**TRY IT**
Would you output each record exactly as it stands?

○ ○ ○ ○

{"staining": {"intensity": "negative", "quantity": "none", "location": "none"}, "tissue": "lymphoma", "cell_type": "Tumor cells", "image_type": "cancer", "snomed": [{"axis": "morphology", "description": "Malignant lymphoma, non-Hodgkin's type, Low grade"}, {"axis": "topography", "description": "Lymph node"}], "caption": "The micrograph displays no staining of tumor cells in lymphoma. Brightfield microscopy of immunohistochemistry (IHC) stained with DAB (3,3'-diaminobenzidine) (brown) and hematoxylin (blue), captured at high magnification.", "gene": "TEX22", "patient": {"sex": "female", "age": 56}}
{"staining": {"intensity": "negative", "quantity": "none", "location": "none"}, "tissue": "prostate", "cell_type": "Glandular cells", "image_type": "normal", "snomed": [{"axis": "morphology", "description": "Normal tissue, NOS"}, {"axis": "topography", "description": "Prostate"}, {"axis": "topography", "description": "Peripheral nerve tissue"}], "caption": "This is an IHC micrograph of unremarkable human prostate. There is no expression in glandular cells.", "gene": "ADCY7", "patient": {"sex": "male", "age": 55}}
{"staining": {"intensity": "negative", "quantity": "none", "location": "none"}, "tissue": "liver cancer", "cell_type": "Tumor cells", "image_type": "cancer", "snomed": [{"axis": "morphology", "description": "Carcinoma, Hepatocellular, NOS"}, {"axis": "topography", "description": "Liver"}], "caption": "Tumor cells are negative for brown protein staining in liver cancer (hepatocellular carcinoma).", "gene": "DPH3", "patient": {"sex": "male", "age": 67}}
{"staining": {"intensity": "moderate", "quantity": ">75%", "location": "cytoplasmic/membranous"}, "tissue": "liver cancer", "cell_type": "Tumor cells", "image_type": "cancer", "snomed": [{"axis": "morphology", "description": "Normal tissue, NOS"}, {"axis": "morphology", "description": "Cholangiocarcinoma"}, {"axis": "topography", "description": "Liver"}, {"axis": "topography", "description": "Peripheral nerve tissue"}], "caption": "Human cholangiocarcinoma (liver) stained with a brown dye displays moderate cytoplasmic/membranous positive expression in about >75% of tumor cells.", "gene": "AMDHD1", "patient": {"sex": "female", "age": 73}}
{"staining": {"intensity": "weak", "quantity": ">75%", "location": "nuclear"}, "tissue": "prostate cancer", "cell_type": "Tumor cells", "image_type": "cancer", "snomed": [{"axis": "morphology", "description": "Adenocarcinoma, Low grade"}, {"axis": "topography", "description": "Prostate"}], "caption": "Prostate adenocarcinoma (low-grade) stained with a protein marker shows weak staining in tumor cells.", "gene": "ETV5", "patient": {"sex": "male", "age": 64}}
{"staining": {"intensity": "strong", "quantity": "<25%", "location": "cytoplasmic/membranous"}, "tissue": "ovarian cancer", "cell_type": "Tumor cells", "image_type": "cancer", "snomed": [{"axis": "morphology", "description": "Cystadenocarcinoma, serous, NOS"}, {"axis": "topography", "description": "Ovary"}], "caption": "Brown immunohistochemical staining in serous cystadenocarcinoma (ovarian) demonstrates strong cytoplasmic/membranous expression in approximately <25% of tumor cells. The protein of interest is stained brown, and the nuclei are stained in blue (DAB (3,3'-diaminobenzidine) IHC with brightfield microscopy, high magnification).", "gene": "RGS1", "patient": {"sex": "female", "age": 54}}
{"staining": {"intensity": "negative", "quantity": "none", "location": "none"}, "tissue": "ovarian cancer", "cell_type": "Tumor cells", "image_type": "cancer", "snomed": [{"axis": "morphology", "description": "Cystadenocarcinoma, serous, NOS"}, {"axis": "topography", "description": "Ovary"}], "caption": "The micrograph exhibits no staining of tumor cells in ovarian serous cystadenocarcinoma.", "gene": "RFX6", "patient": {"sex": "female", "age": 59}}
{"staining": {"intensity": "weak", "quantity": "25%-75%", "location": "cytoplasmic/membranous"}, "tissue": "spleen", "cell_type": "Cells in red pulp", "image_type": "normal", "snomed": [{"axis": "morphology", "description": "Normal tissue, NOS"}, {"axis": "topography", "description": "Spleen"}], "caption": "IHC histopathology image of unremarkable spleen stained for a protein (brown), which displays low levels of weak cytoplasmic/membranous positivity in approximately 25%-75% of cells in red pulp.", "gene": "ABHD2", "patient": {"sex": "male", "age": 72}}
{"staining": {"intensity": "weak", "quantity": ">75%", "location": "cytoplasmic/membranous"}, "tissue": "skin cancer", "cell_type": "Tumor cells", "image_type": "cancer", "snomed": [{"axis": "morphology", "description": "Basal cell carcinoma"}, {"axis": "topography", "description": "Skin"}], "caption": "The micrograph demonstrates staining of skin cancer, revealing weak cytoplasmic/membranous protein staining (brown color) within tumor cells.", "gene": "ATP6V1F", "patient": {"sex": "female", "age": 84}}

○ ○ ○ ○

**ANSWER SECTION**
{"staining": {"intensity": "negative", "quantity": "none", "location": "none"}, "tissue": "lymphoma", "cell_type": "Tumor cells", "image_type": "cancer", "snomed": [{"axis": "morphology", "description": "Malignant lymphoma, non-Hodgkin's type, Low grade"}, {"axis": "topography", "description": "Lymph node"}], "caption": "The micrograph displays no staining of tumor cells in lymphoma. Brightfield microscopy of immunohistochemistry (IHC) stained with DAB (3,3'-diaminobenzidine) (brown) and hematoxylin (blue), captured at high magnification.", "gene": "TEX22", "patient": {"sex": "female", "age": 56}}
{"staining": {"intensity": "negative", "quantity": "none", "location": "none"}, "tissue": "prostate", "cell_type": "Glandular cells", "image_type": "normal", "snomed": [{"axis": "morphology", "description": "Normal tissue, NOS"}, {"axis": "topography", "description": "Prostate"}, {"axis": "topography", "description": "Peripheral nerve tissue"}], "caption": "This is an IHC micrograph of unremarkable human prostate. There is no expression in glandular cells.", "gene": "ADCY7", "patient": {"sex": "male", "age": 55}}
{"staining": {"intensity": "negative", "quantity": "none", "location": "none"}, "tissue": "liver cancer", "cell_type": "Tumor cells", "image_type": "cancer", "snomed": [{"axis": "morphology", "description": "Carcinoma, Hepatocellular, NOS"}, {"axis": "topography", "description": "Liver"}], "caption": "Tumor cells are negative for brown protein staining in liver cancer (hepatocellular carcinoma).", "gene": "DPH3", "patient": {"sex": "male", "age": 67}}
{"staining": {"intensity": "moderate", "quantity": ">75%", "location": "cytoplasmic/membranous"}, "tissue": "liver cancer", "cell_type": "Tumor cells", "image_type": "cancer", "snomed": [{"axis": "morphology", "description": "Normal tissue, NOS"}, {"axis": "morphology", "description": "Cholangiocarcinoma"}, {"axis": "topography", "description": "Liver"}, {"axis": "topography", "description": "Peripheral nerve tissue"}], "caption": "Human cholangiocarcinoma (liver) stained with a brown dye displays moderate cytoplasmic/membranous positive expression in about >75% of tumor cells.", "gene": "AMDHD1", "patient": {"sex": "female", "age": 73}}
{"staining": {"intensity": "weak", "quantity": ">75%", "location": "nuclear"}, "tissue": "prostate cancer", "cell_type": "Tumor cells", "image_type": "cancer", "snomed": [{"axis": "morphology", "description": "Adenocarcinoma, Low grade"}, {"axis": "topography", "description": "Prostate"}], "caption": "Prostate adenocarcinoma (low-grade) stained with a protein marker shows weak staining in tumor cells.", "gene": "ETV5", "patient": {"sex": "male", "age": 64}}
{"staining": {"intensity": "strong", "quantity": "<25%", "location": "cytoplasmic/membranous"}, "tissue": "ovarian cancer", "cell_type": "Tumor cells", "image_type": "cancer", "snomed": [{"axis": "morphology", "description": "Cystadenocarcinoma, serous, NOS"}, {"axis": "topography", "description": "Ovary"}], "caption": "Brown immunohistochemical staining in serous cystadenocarcinoma (ovarian) demonstrates strong cytoplasmic/membranous expression in approximately <25% of tumor cells. The protein of interest is stained brown, and the nuclei are stained in blue (DAB (3,3'-diaminobenzidine) IHC with brightfield microscopy, high magnification).", "gene": "RGS1", "patient": {"sex": "female", "age": 54}}
{"staining": {"intensity": "negative", "quantity": "none", "location": "none"}, "tissue": "ovarian cancer", "cell_type": "Tumor cells", "image_type": "cancer", "snomed": [{"axis": "morphology", "description": "Cystadenocarcinoma, serous, NOS"}, {"axis": "topography", "description": "Ovary"}], "caption": "The micrograph exhibits no staining of tumor cells in ovarian serous cystadenocarcinoma.", "gene": "RFX6", "patient": {"sex": "female", "age": 59}}
{"staining": {"intensity": "weak", "quantity": "25%-75%", "location": "cytoplasmic/membranous"}, "tissue": "spleen", "cell_type": "Cells in red pulp", "image_type": "normal", "snomed": [{"axis": "morphology", "description": "Normal tissue, NOS"}, {"axis": "topography", "description": "Spleen"}], "caption": "IHC histopathology image of unremarkable spleen stained for a protein (brown), which displays low levels of weak cytoplasmic/membranous positivity in approximately 25%-75% of cells in red pulp.", "gene": "ABHD2", "patient": {"sex": "male", "age": 72}}
{"staining": {"intensity": "weak", "quantity": ">75%", "location": "cytoplasmic/membranous"}, "tissue": "skin cancer", "cell_type": "Tumor cells", "image_type": "cancer", "snomed": [{"axis": "morphology", "description": "Basal cell carcinoma"}, {"axis": "topography", "description": "Skin"}], "caption": "The micrograph demonstrates staining of skin cancer, revealing weak cytoplasmic/membranous protein staining (brown color) within tumor cells.", "gene": "ATP6V1F", "patient": {"sex": "female", "age": 84}}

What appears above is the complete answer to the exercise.